My absence from blogging meant that I didn't really publicly comment on the continued GPL violations by VMware, and the 2015 legal case that well-known kernel developer Christoph Hellwig has brought forward against VMware.

The most recent update by the Software Freedom Conservancy on the VMware GPL case can be found at

In case anyone ever doubted: I of course join the ranks of the long list of Linux developers and other stakeholders that consider VMware's behavior completely unacceptable, if not outrageous.

For many years they have been linking modified Linux kernel device drivers and entire kernel subsystems into their proprietary vmkernel software (part of ESXi). As an excuse, they have added a thin shim layer under GPLv2 which they call vmklinux. And to make all of this work, they had to add lots of vmklinux specific API to the proprietary vmkernel. All the code runs as one program, in one address space, in the same thread of execution. So basically, it is at the level of the closest possible form of integration between two pieces of code: Function calls within the same thread/process.

In order to make all this work, they had to modify their vmkernel, implement vmklinux and also heavily modify the code they took from Linux in the first place. So the drivers are not usable with mainline linux anymore, and vmklinux is not usable without vmkernel either.

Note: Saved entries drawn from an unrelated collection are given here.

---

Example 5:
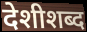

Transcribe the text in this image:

देशीशब्द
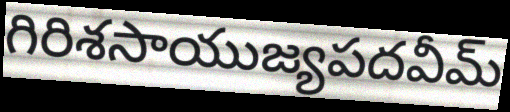
గిరిశసాయుజ్యపదవీమ్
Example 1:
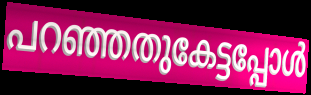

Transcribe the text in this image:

പറഞ്ഞതുകേട്ടപ്പോൾ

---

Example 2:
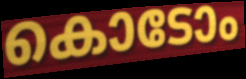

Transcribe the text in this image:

കൊടോം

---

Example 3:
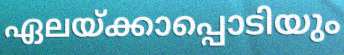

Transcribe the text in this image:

ഏലയ്ക്കാപ്പൊടിയും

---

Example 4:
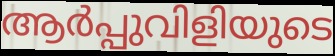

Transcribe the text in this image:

ആർപ്പുവിളിയുടെ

If all the above is not a clear indication that multiple pieces of code form one work/program (and subsequently must be licensed under GNU GPLv2), what should ever be considered that?

To me, it is probably one of the strongest cases one can find about the question of derivative works and the GPL(v2). Of course, all my ramblings have no significance in a court, and the judge may rule based on reports of questionable technical experts. But I'm convinced if the court was well-informed and understood the actual situation here, it would have to rule in favor of Christoph Hellwig and the GPL.

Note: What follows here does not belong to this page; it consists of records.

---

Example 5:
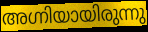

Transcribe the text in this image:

അഗ്നിയായിരുന്നു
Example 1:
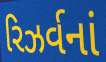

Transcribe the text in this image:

રિઝર્વનાં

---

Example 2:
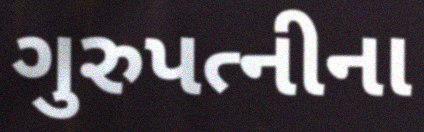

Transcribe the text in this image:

ગુરુપત્નીના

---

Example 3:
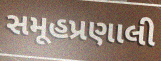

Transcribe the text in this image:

સમૂહપ્રણાલી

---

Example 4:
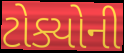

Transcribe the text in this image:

ટોક્યોની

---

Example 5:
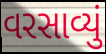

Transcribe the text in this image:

વરસાવ્યું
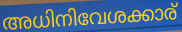
അധിനിവേശക്കാര്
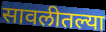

What I really don't get is why VMware puts up the strongest possible defense one can imagine. Not only did they not back down in lengthy out-of-court negotiations with the Software Freedom Conservancy, but also do they defend themselves strongly against the claims in court.

In my many years of doing GPL enforcement, I've rarely seen such a dedication and strong opposition. This shows the true nature of VMware as a malicious, unfair entity that gives a damn sh*t about other peoples' copyright, the Free Software community and its code of conduct as a whole, and the Linux kernel developers in particular.

So let's hope they waste a lot of money in their legal defense, get a sufficient amount of negative PR out of this to the point of tainting their image, and finally obtain a ruling upholding the GPL.

All the best to Christoph and the Conservancy in fighting this fight. For those readers that want to help their cause, I believe they are looking for more supporter donations.